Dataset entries
━━━

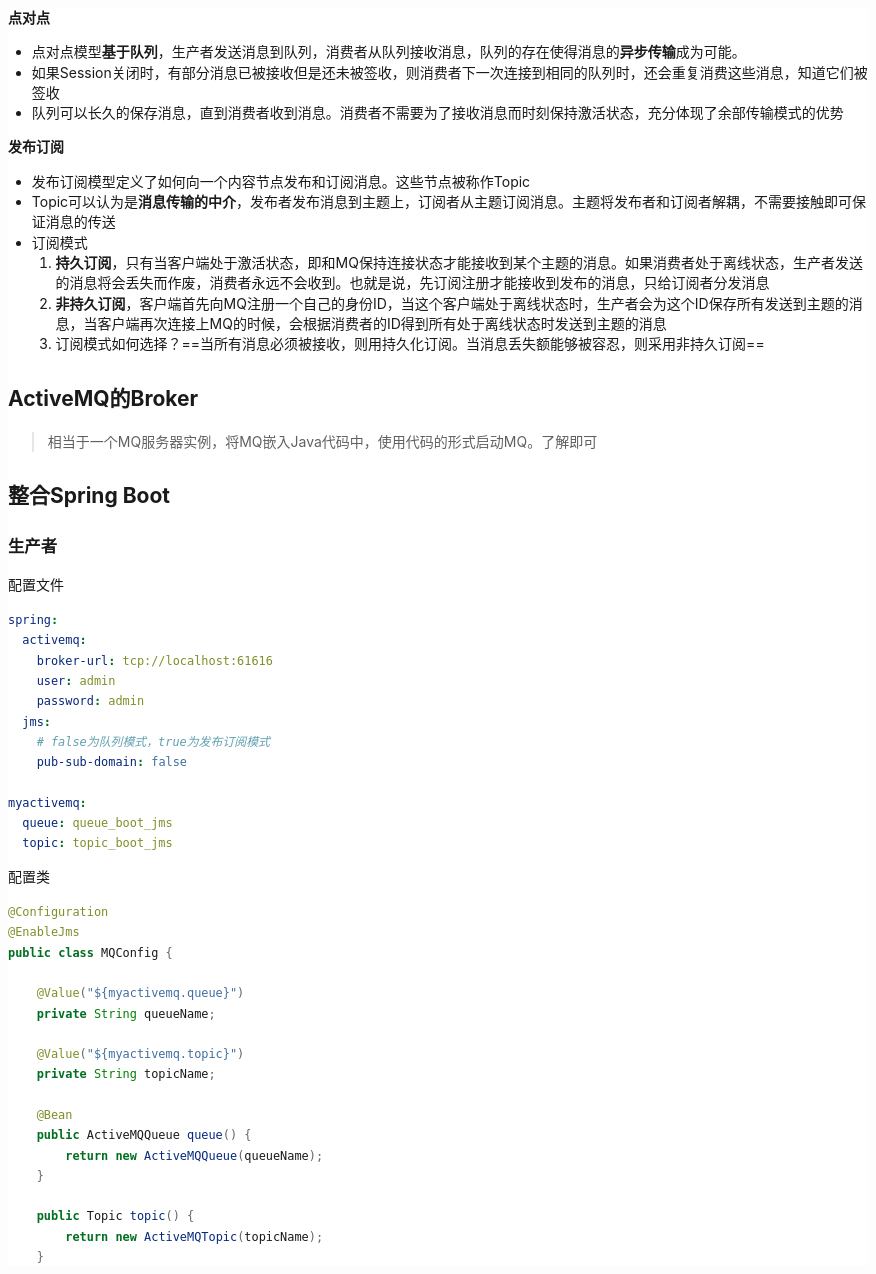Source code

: **点对点**

- 点对点模型**基于队列**，生产者发送消息到队列，消费者从队列接收消息，队列的存在使得消息的**异步传输**成为可能。
- 如果Session关闭时，有部分消息已被接收但是还未被签收，则消费者下一次连接到相同的队列时，还会重复消费这些消息，知道它们被签收
- 队列可以长久的保存消息，直到消费者收到消息。消费者不需要为了接收消息而时刻保持激活状态，充分体现了余部传输模式的优势



**发布订阅**

- 发布订阅模型定义了如何向一个内容节点发布和订阅消息。这些节点被称作Topic
- Topic可以认为是**消息传输的中介**，发布者发布消息到主题上，订阅者从主题订阅消息。主题将发布者和订阅者解耦，不需要接触即可保证消息的传送
- 订阅模式
  1. **持久订阅**，只有当客户端处于激活状态，即和MQ保持连接状态才能接收到某个主题的消息。如果消费者处于离线状态，生产者发送的消息将会丢失而作废，消费者永远不会收到。也就是说，先订阅注册才能接收到发布的消息，只给订阅者分发消息
  2. **非持久订阅**，客户端首先向MQ注册一个自己的身份ID，当这个客户端处于离线状态时，生产者会为这个ID保存所有发送到主题的消息，当客户端再次连接上MQ的时候，会根据消费者的ID得到所有处于离线状态时发送到主题的消息
  3. 订阅模式如何选择？==当所有消息必须被接收，则用持久化订阅。当消息丢失额能够被容忍，则采用非持久订阅==



## ActiveMQ的Broker

> 相当于一个MQ服务器实例，将MQ嵌入Java代码中，使用代码的形式启动MQ。了解即可



## 整合Spring Boot

### 生产者

配置文件

```yaml
spring:
  activemq:
    broker-url: tcp://localhost:61616
    user: admin
    password: admin
  jms:
    # false为队列模式，true为发布订阅模式
    pub-sub-domain: false

myactivemq:
  queue: queue_boot_jms
  topic: topic_boot_jms
```

配置类

```java
@Configuration
@EnableJms
public class MQConfig {

    @Value("${myactivemq.queue}")
    private String queueName;
    
    @Value("${myactivemq.topic}")
    private String topicName;

    @Bean
    public ActiveMQQueue queue() {
        return new ActiveMQQueue(queueName);
    }
    
    public Topic topic() {
        return new ActiveMQTopic(topicName);
    }
```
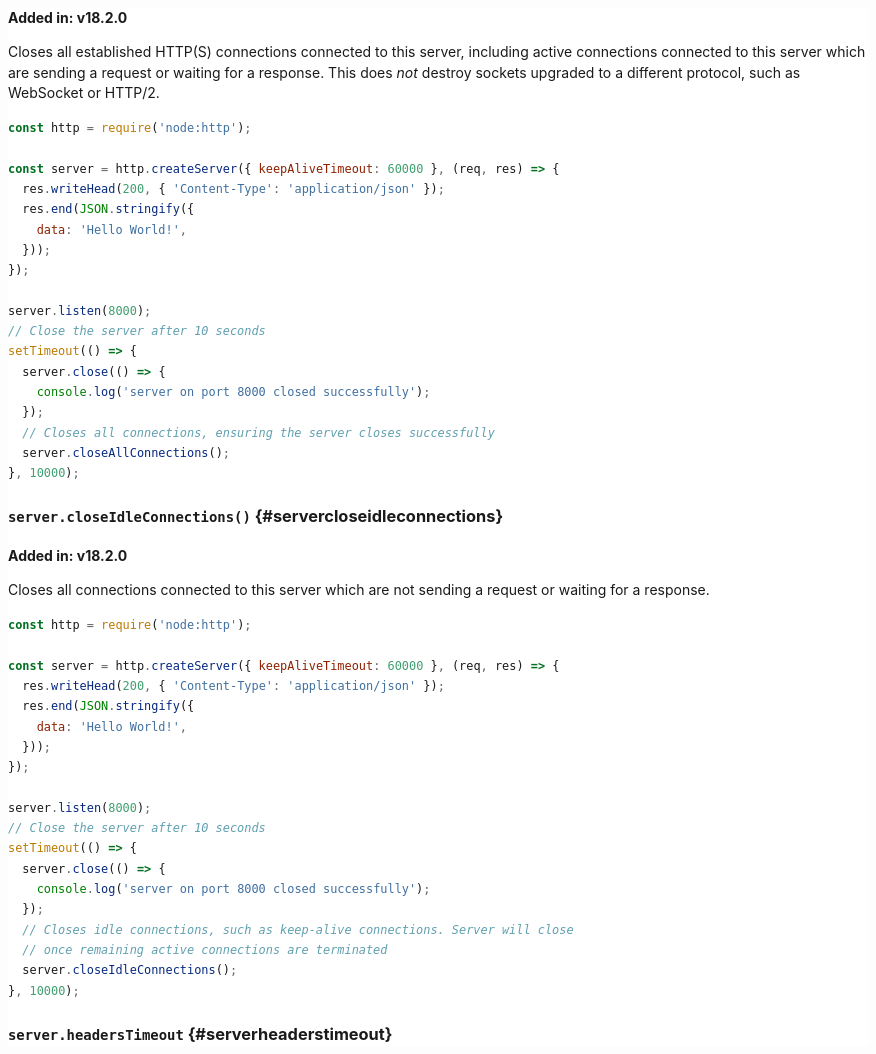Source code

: **Added in: v18.2.0**

Closes all established HTTP(S) connections connected to this server, including active connections connected to this server which are sending a request or waiting for a response. This does *not* destroy sockets upgraded to a different protocol, such as WebSocket or HTTP/2.

```js [ESM]
const http = require('node:http');

const server = http.createServer({ keepAliveTimeout: 60000 }, (req, res) => {
  res.writeHead(200, { 'Content-Type': 'application/json' });
  res.end(JSON.stringify({
    data: 'Hello World!',
  }));
});

server.listen(8000);
// Close the server after 10 seconds
setTimeout(() => {
  server.close(() => {
    console.log('server on port 8000 closed successfully');
  });
  // Closes all connections, ensuring the server closes successfully
  server.closeAllConnections();
}, 10000);
```
### `server.closeIdleConnections()` {#servercloseidleconnections}

**Added in: v18.2.0**

Closes all connections connected to this server which are not sending a request or waiting for a response.

```js [ESM]
const http = require('node:http');

const server = http.createServer({ keepAliveTimeout: 60000 }, (req, res) => {
  res.writeHead(200, { 'Content-Type': 'application/json' });
  res.end(JSON.stringify({
    data: 'Hello World!',
  }));
});

server.listen(8000);
// Close the server after 10 seconds
setTimeout(() => {
  server.close(() => {
    console.log('server on port 8000 closed successfully');
  });
  // Closes idle connections, such as keep-alive connections. Server will close
  // once remaining active connections are terminated
  server.closeIdleConnections();
}, 10000);
```
### `server.headersTimeout` {#serverheaderstimeout}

━━━

=== Exercise requirements ===
Check each line of the data above for the word "request" and say how many lines contain it, giving nothing besides the number.

=== Answer space ===
2